◆ **Task directions**: Decide whether each statement agrees with the text on the Chemical Footprint Project, answering yes or no and quoting the deciding words: (a) The CFP evaluates five areas of a company. (b) Dr. Mark Rossi is a co-founder of Clean Production Action. (c) The public disclosure area measures whether a company's answers have been independently verified by a third party.

Treading lightly with chemicals

March 2015 Chemical Watch Blogs Bulletins

A new tool, the Chemical Footprint Project (CFP), aims to establish meaningful measurement of overall corporate performance towards safer chemicals in products and supply chains. Dr. Mark Rossi, project lead and co-founder of NGO Clean Production Action (CPA), says the CFP provides the first-ever common metric of its kind for publicly benchmarking corporate chemicals management and profiling leadership companies.  

The CFP works by evaluating four areas of a company:

management strategy: measures the scope of corporate chemical policies and their integration into business strategy, accountability, and employees’ incentives for safer chemical use, as well as support of initiatives and public policies for safer chemicals;
chemical inventory: measures a company’s level of knowledge about the chemicals used by its suppliers in products, components, and manufacturing processes; and its systems for managing chemical data and ensuring supplier compliance with its reporting requirements;
progress measurement: measures the goals set to reduce chemicals of high concern, progress in establishing a baseline corporate Chemical Footprint and reducing chemicals of high concern, and the degree to which alternatives are assessed, identified and implemented; and 
public disclosure: measures whether a company publicly releases the chemicals in products and manufacturing, whether it discloses participation in CFP and its answers to these questions, and whether the answers have been independently verified by a third party.

◆ **Material provided**:
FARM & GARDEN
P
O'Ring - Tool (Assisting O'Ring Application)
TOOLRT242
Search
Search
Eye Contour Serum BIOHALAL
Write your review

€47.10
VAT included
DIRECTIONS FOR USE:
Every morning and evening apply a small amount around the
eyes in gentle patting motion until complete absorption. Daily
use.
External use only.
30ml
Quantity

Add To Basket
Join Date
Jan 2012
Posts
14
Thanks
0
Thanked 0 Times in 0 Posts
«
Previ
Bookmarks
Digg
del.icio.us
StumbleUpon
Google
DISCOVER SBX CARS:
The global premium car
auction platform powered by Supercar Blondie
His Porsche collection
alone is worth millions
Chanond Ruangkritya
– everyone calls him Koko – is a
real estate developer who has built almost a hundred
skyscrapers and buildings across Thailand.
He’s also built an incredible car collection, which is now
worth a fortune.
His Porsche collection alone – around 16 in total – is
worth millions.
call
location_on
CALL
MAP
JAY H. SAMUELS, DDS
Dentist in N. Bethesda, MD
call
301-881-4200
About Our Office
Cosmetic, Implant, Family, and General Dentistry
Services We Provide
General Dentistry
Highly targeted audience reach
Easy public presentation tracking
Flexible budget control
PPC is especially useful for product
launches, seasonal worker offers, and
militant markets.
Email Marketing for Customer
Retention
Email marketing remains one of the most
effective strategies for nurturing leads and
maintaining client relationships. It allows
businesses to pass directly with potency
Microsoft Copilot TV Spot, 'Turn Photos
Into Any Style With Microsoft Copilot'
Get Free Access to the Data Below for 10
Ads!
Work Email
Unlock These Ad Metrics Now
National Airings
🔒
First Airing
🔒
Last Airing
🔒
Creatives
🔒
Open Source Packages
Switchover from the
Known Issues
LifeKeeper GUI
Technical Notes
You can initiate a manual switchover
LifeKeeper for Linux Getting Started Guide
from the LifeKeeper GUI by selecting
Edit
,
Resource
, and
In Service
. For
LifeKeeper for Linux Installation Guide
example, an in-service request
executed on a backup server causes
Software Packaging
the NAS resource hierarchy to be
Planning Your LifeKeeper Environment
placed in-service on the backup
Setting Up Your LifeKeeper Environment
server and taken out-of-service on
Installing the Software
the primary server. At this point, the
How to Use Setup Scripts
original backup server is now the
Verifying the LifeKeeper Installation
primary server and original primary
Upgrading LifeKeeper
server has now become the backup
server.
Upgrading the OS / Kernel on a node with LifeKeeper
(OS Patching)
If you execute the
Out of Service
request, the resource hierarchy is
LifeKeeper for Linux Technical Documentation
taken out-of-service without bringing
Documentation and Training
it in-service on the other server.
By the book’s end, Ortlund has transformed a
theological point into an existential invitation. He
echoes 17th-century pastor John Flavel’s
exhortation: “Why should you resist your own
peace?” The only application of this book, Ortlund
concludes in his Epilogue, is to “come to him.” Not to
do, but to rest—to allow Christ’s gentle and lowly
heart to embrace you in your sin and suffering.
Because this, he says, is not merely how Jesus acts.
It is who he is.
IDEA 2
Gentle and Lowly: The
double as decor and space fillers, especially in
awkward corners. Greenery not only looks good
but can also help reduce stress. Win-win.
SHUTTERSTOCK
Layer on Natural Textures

◆ **Your solution**:
(a) No: "The CFP works by evaluating four areas of a company"
(b) Yes: "Dr. Mark Rossi, project lead and co-founder of NGO Clean Production Action (CPA)"
(c) Yes: "whether the answers have been independently verified by a third party"